(Saved data entries):
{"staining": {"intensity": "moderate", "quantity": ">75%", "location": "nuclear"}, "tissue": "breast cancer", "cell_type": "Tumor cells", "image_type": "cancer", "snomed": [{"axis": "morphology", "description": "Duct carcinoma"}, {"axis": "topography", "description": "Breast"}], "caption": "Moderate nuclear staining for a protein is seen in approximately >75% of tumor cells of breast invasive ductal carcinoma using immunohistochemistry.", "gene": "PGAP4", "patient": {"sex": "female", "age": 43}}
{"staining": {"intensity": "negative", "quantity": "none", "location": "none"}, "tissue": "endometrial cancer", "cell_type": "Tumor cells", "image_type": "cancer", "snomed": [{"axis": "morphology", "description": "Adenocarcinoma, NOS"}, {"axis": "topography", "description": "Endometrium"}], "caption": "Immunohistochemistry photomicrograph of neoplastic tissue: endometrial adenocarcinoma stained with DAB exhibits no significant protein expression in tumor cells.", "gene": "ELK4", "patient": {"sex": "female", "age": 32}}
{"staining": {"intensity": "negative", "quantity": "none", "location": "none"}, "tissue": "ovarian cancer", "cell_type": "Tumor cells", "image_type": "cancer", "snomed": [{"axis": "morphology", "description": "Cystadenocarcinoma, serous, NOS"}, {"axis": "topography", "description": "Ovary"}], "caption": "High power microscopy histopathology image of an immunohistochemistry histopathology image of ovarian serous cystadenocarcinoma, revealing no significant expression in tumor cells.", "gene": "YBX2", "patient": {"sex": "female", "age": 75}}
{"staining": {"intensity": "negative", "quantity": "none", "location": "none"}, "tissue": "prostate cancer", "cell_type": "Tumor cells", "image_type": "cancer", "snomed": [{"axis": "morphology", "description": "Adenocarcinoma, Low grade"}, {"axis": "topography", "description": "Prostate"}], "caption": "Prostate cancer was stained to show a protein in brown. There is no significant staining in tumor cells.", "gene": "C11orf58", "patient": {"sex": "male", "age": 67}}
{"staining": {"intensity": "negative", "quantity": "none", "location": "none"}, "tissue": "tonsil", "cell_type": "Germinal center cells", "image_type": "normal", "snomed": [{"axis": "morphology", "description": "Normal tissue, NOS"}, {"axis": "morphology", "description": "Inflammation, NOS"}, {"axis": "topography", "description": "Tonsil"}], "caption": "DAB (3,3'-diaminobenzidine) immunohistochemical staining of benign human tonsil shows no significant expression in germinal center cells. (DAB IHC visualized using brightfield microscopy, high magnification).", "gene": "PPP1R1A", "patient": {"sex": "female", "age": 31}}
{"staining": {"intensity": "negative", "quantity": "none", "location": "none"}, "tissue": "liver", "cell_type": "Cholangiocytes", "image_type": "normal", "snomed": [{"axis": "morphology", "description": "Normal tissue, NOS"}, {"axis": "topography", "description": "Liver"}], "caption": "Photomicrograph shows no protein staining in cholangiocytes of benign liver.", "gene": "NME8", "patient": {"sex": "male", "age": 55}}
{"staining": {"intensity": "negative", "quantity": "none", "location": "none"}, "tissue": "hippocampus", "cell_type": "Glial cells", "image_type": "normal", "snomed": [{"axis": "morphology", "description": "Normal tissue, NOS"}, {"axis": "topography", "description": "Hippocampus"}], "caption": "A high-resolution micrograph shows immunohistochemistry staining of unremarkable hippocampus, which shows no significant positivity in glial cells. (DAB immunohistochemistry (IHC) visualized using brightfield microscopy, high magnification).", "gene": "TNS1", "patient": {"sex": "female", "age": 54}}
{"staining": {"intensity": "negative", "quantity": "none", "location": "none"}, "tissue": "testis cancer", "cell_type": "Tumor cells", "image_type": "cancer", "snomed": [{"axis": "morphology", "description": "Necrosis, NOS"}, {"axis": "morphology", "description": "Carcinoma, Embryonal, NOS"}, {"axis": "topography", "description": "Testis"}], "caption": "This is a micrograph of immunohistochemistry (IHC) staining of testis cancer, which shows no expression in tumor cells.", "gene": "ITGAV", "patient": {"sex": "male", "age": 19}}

(Problem to work on):
Exact copies of the lines from the one holding "high-resolution micrograph shows" through the last line above, and only those, make up the answer.

(Task solution):
{"staining": {"intensity": "negative", "quantity": "none", "location": "none"}, "tissue": "hippocampus", "cell_type": "Glial cells", "image_type": "normal", "snomed": [{"axis": "morphology", "description": "Normal tissue, NOS"}, {"axis": "topography", "description": "Hippocampus"}], "caption": "A high-resolution micrograph shows immunohistochemistry staining of unremarkable hippocampus, which shows no significant positivity in glial cells. (DAB immunohistochemistry (IHC) visualized using brightfield microscopy, high magnification).", "gene": "TNS1", "patient": {"sex": "female", "age": 54}}
{"staining": {"intensity": "negative", "quantity": "none", "location": "none"}, "tissue": "testis cancer", "cell_type": "Tumor cells", "image_type": "cancer", "snomed": [{"axis": "morphology", "description": "Necrosis, NOS"}, {"axis": "morphology", "description": "Carcinoma, Embryonal, NOS"}, {"axis": "topography", "description": "Testis"}], "caption": "This is a micrograph of immunohistochemistry (IHC) staining of testis cancer, which shows no expression in tumor cells.", "gene": "ITGAV", "patient": {"sex": "male", "age": 19}}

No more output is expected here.